By: Jake Stofan | Capitol News Service
December 12, 2017
TALLAHASSEE, Fla. (WCTV) -- A decades long battle continues as a proposed amendment expanding the rights of grandparents was temporarily postponed by the Constitutional Revision Committee.
Currently, there are only two scenarios in which grandparents can qualify for visitation rights with a grandchild; both parents have to be deceased or near dead, or one has to be dead and the other convicted of a felony.
A proposed amendment to the state constitution being considered by the CRC would allow a court to grant visitation rights if the state determines it's in the best interest of the child.

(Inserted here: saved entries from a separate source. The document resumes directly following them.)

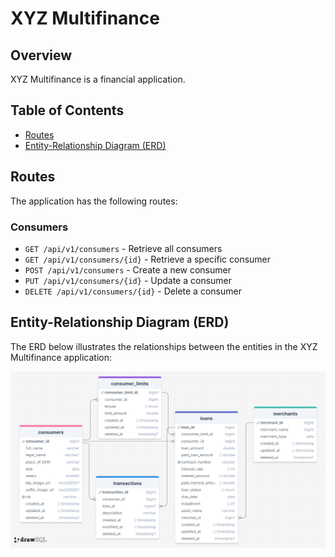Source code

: # XYZ Multifinance

## Overview
XYZ Multifinance is a financial application.

## Table of Contents
- [Routes](#routes)
- [Entity-Relationship Diagram (ERD)](#entity-relationship-diagram-erd)


## Routes
The application has the following routes:

### Consumers
- `GET /api/v1/consumers` - Retrieve all consumers
- `GET /api/v1/consumers/{id}` - Retrieve a specific consumer
- `POST /api/v1/consumers` - Create a new consumer
- `PUT /api/v1/consumers/{id}` - Update a consumer
- `DELETE /api/v1/consumers/{id}` - Delete a consumer


## Entity-Relationship Diagram (ERD)
The ERD below illustrates the relationships between the entities in the XYZ Multifinance application:

![ERD](images/ERD.png)
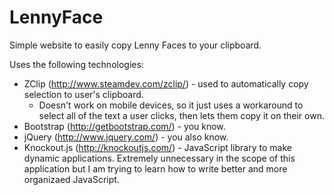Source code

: # LennyFace
Simple website to easily copy Lenny Faces to your clipboard.

Uses the following technologies:
- ZClip (http://www.steamdev.com/zclip/) - used to automatically copy selection to user's clipboard.
  - Doesn't work on mobile devices, so it just uses a workaround to select all of the text a user clicks, then lets them copy it on their own.
- Bootstrap (http://getbootstrap.com/) - you know.
- jQuery (http://www.jquery.com/) - you also know.
- Knockout.js (http://knockoutjs.com/) - JavaScript library to make dynamic applications. Extremely unnecessary in the scope of this application but I am trying to learn how to write better and more organizaed JavaScript.

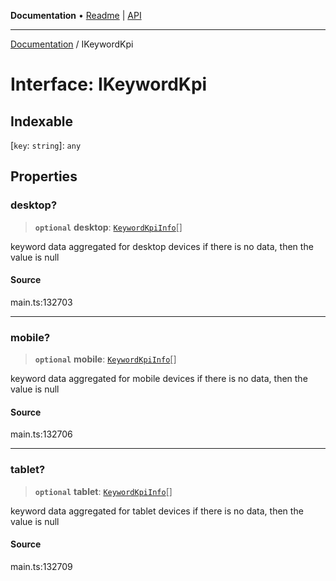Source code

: **Documentation** • [Readme](../README.md) \| [API](../globals.md)

***

[Documentation](../README.md) / IKeywordKpi

# Interface: IKeywordKpi

## Indexable

 \[`key`: `string`\]: `any`

## Properties

### desktop?

> **`optional`** **desktop**: [`KeywordKpiInfo`](../classes/KeywordKpiInfo.md)[]

keyword data aggregated for desktop devices
if there is no data, then the value is null

#### Source

main.ts:132703

***

### mobile?

> **`optional`** **mobile**: [`KeywordKpiInfo`](../classes/KeywordKpiInfo.md)[]

keyword data aggregated for mobile devices
if there is no data, then the value is null

#### Source

main.ts:132706

***

### tablet?

> **`optional`** **tablet**: [`KeywordKpiInfo`](../classes/KeywordKpiInfo.md)[]

keyword data aggregated for tablet devices
if there is no data, then the value is null

#### Source

main.ts:132709
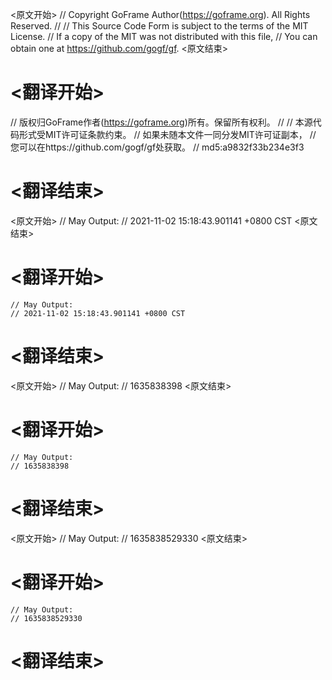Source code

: 
<原文开始>
// Copyright GoFrame Author(https://goframe.org). All Rights Reserved.
//
// This Source Code Form is subject to the terms of the MIT License.
// If a copy of the MIT was not distributed with this file,
// You can obtain one at https://github.com/gogf/gf.
<原文结束>

# <翻译开始>
// 版权归GoFrame作者(https://goframe.org)所有。保留所有权利。
//
// 本源代码形式受MIT许可证条款约束。
// 如果未随本文件一同分发MIT许可证副本，
// 您可以在https://github.com/gogf/gf处获取。
// md5:a9832f33b234e3f3
# <翻译结束>


<原文开始>
	// May Output:
	// 2021-11-02 15:18:43.901141 +0800 CST
<原文结束>

# <翻译开始>
	// May Output:
	// 2021-11-02 15:18:43.901141 +0800 CST
# <翻译结束>


<原文开始>
	// May Output:
	// 1635838398
<原文结束>

# <翻译开始>
	// May Output:
	// 1635838398
# <翻译结束>


<原文开始>
	// May Output:
	// 1635838529330
<原文结束>

# <翻译开始>
	// May Output:
	// 1635838529330
# <翻译结束>

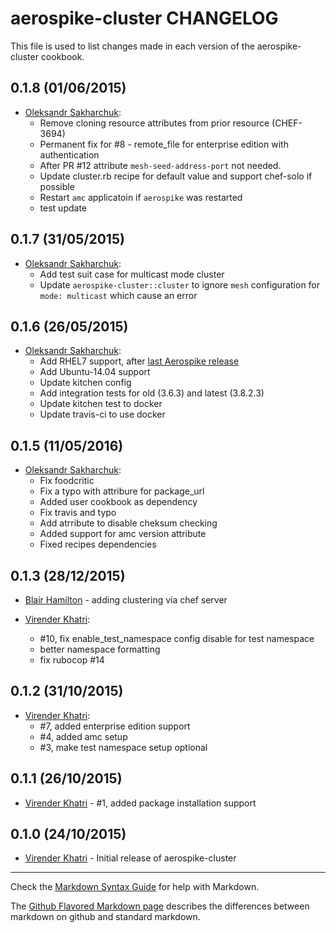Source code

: aerospike-cluster CHANGELOG
===========================

This file is used to list changes made in each version of the aerospike-cluster cookbook.

0.1.8 (01/06/2015)
------------------

- [Oleksandr Sakharchuk](https://github.com/pioneerit):
  - Remove cloning resource attributes from prior resource (CHEF-3694)
  - Permanent fix for #8 - remote_file for enterprise edition with authentication
  - After PR #12 attribute `mesh-seed-address-port` not needed.
  - Update cluster.rb recipe for default value and support chef-solo if possible
  - Restart `amc` applicatoin if `aerospike` was restarted
  - test update

0.1.7 (31/05/2015)
------------------

- [Oleksandr Sakharchuk](https://github.com/pioneerit):
  - Add test suit case for multicast mode cluster
  - Update `aerospike-cluster::cluster` to ignore `mesh` configuration for `mode: multicast` which cause an error

0.1.6 (26/05/2015)
------------------

- [Oleksandr Sakharchuk](https://github.com/pioneerit):
  - Add RHEL7 support, after [last Aerospike release](http://www.aerospike.com/download/server/notes.html#3.8.2.1)
  - Add Ubuntu-14.04 support
  - Update kitchen config
  - Add integration tests for old (3.6.3) and latest (3.8.2.3)
  - Update kitchen test to docker
  - Update travis-ci to use docker

0.1.5 (11/05/2016)
------------------

- [Oleksandr Sakharchuk](https://github.com/pioneerit):
  - Fix foodcritic
  - Fix a typo with attribure for package_url
  - Added user cookbook as dependency
  - Fix travis and typo
  - Add atrribute to disable cheksum checking
  - Added support for amc version attribute
  - Fixed recipes dependencies

0.1.3 (28/12/2015)
------------------

- [Blair Hamilton](https://github.com/blairham) - adding clustering via chef server

- [Virender Khatri](https://github.com/vkhatri):
  - #10, fix enable_test_namespace config disable for test namespace
  - better namespace formatting
  - fix rubocop #14

0.1.2 (31/10/2015)
------------------

- [Virender Khatri](https://github.com/vkhatri):
  - #7, added enterprise edition support
  - #4, added amc setup
  - #3, make test namespace setup optional

0.1.1 (26/10/2015)
------------------

- [Virender Khatri](https://github.com/vkhatri) - #1, added package installation support

0.1.0 (24/10/2015)
------------------

- [Virender Khatri](https://github.com/vkhatri) - Initial release of aerospike-cluster

- - -
Check the [Markdown Syntax Guide](http://daringfireball.net/projects/markdown/syntax) for help with Markdown.

The [Github Flavored Markdown page](http://github.github.com/github-flavored-markdown/) describes the differences between markdown on github and standard markdown.
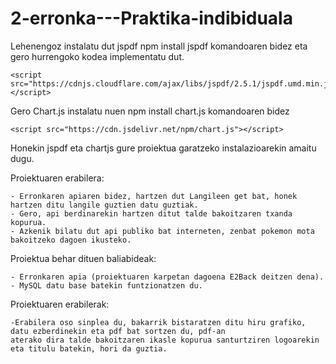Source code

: # 2-erronka---Praktika-indibiduala

Lehenengoz instalatu dut jspdf npm install jspdf komandoaren bidez eta gero hurrengoko kodea implementatu dut. 

    <script src="https://cdnjs.cloudflare.com/ajax/libs/jspdf/2.5.1/jspdf.umd.min.js"></script>

Gero Chart.js instalatu nuen npm install chart.js komandoaren bidez

    <script src="https://cdn.jsdelivr.net/npm/chart.js"></script>


Honekin jspdf eta chartjs gure proiektua garatzeko instalazioarekin amaitu dugu.

Proiektuaren erabilera:

    - Erronkaren apiaren bidez, hartzen dut Langileen get bat, honek hartzen ditu langile guztien datu guztiak.
    - Gero, api berdinarekin hartzen ditut talde bakoitzaren txanda kopurua.
    - Azkenik bilatu dut api publiko bat interneten, zenbat pokemon mota bakoitzeko dagoen ikusteko. 

Proiektua behar dituen baliabideak:
    
    - Erronkaren apia (proiektuaren karpetan dagoena E2Back deitzen dena).
    - MySQL datu base batekin funtzionatzen du. 

Proiektuaren erabilerak:

    -Erabilera oso sinplea du, bakarrik bistaratzen ditu hiru grafiko, datu ezberdinekin eta pdf bat sortzen du, pdf-an 
    aterako dira talde bakoitzaren ikasle kopurua santurtziren logoarekin eta titulu batekin, hori da guztia.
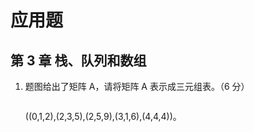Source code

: # 应用题

## 第 3 章 栈、队列和数组

1. 题图给出了矩阵 A，请将矩阵 A 表示成三元组表。（6 分）

   <img src="https://sdjrzk-1251357229.cos.ap-guangzhou.myqcloud.com/exam/paper/3344/images/2094.png" alt="">

   ((0,1,2),(2,3,5),(2,5,9),(3,1,6),(4,4,4))。
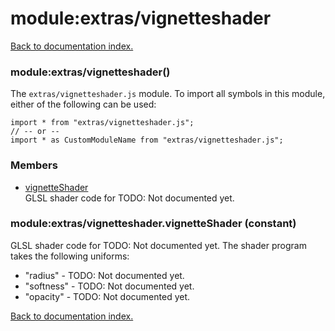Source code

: # module:extras/vignetteshader

[Back to documentation index.](index.md)

<a name='extras_vignetteshader'></a>
### module:extras/vignetteshader()

The <code>extras/vignetteshader.js</code> module.
To import all symbols in this module, either of the following can be used:

    import * from "extras/vignetteshader.js";
    // -- or --
    import * as CustomModuleName from "extras/vignetteshader.js";

### Members

* [vignetteShader](#extras_vignetteshader.vignetteShader)<br>GLSL shader code for TODO: Not documented yet.

<a name='extras_vignetteshader.vignetteShader'></a>
### module:extras/vignetteshader.vignetteShader (constant)

GLSL shader code for TODO: Not documented yet.
The shader program takes the following uniforms:<ul>
<li>"radius" - TODO: Not documented yet.
<li>"softness" - TODO: Not documented yet.
<li>"opacity" - TODO: Not documented yet.</ul>

[Back to documentation index.](index.md)
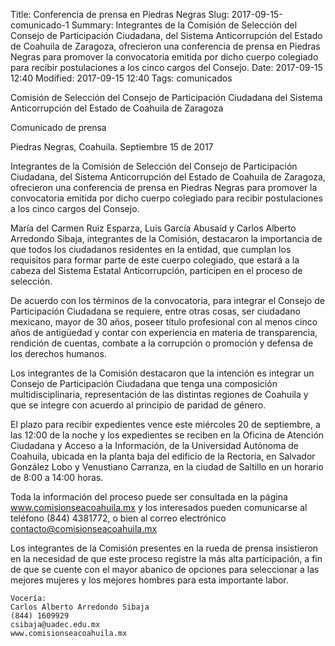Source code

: Title: Conferencia de prensa en Piedras Negras
Slug: 2017-09-15-comunicado-1
Summary: Integrantes de la Comisión de Selección del Consejo de Participación Ciudadana, del Sistema Anticorrupción del Estado de Coahuila de Zaragoza, ofrecieron una conferencia de prensa en Piedras Negras para promover la convocatoria emitida por dicho cuerpo colegiado para recibir postulaciones a los cinco cargos del Consejo.
Date: 2017-09-15 12:40
Modified: 2017-09-15 12:40
Tags: comunicados


Comisión de Selección del Consejo de Participación Ciudadana del Sistema Anticorrupción del Estado de Coahuila de Zaragoza

Comunicado de prensa

Piedras Negras, Coahuila. Septiembre 15 de 2017

Integrantes de la Comisión de Selección del Consejo de Participación Ciudadana, del Sistema Anticorrupción del Estado de Coahuila de Zaragoza, ofrecieron una conferencia de prensa en Piedras Negras para promover la convocatoria emitida por dicho cuerpo colegiado para recibir postulaciones a los cinco cargos del Consejo.

María del Carmen Ruiz Esparza, Luis García Abusaíd y Carlos Alberto Arredondo Sibaja, integrantes de la Comisión, destacaron la importancia de que todos los ciudadanos residentes en la entidad, que cumplan los requisitos para formar parte de este cuerpo colegiado, que estará a la cabeza del Sistema Estatal Anticorrupción, participen en el proceso de selección.

De acuerdo con los términos de la convocatoria, para integrar el Consejo de Participación Ciudadana se requiere, entre otras cosas, ser ciudadano mexicano, mayor de 30 años, poseer título profesional con al menos cinco años de antigüedad y contar con experiencia en materia de transparencia, rendición de cuentas, combate a la corrupción o promoción y defensa de los derechos humanos.

Los integrantes de la Comisión destacaron que la intención es integrar un Consejo de Participación Ciudadana que tenga una composición multidisciplinaria, representación de las distintas regiones de Coahuila y que se integre con acuerdo al principio de paridad de género.

El plazo para recibir expedientes vence este miércoles 20 de septiembre, a las 12:00 de la noche y los expedientes se reciben en la Oficina de Atención Ciudadana y Acceso a la Información, de la Universidad Autónoma de Coahuila, ubicada en la planta baja del edificio de la Rectoría, en Salvador González Lobo y Venustiano Carranza, en la ciudad de Saltillo en un horario de 8:00 a 14:00 horas.

Toda la información del proceso puede ser consultada en la página www.comisionseacoahuila.mx y los interesados pueden comunicarse al teléfono (844) 4381772, o bien al correo electrónico contacto@comisionseacoahuila.mx

Los integrantes de la Comisión presentes en la rueda de prensa insistieron en la necesidad de que este proceso registre la más alta participación, a fin de que se cuente con el mayor abanico de opciones para seleccionar a las mejores mujeres y los mejores hombres para esta importante labor.

    Vocería:
    Carlos Alberto Arredondo Sibaja
    (844) 1609929
    csibaja@uadec.edu.mx
    www.comisionseacoahuila.mx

"The compelling state interest puts the burden on the grandparents to show why the court should intervene," explains James Karl of Alienated Grandparents Anonymous. "That is to say there must be intervention because there is a danger or a demonstrable harm."
The proposal was met with a litany of concerns, especially whether the state has the right to intervene in private family matters.
"The Supreme Court has called the oldest fundamental liberty recognized by the court is that of the right to be a parent," said CRC commissioner Lisa Carlton.
There are also concerns that the proposal gives grandparents elevated rights over other relatives, like aunts and uncles.
The concerns were enough to guarantee the amendment wouldn't survive the committee as written. Members temporarily postponed the proposal for future revision.
Amendment sponsor Darryl Rouson says he's open to the negotiation. "You live to fight another day and to fight more strongly. You just reload and come back."
If the amendment does eventually pass, it's likely to run into legal challenges based on previous U.S. Supreme Court decisions, which favor the parent's ultimate control over their child.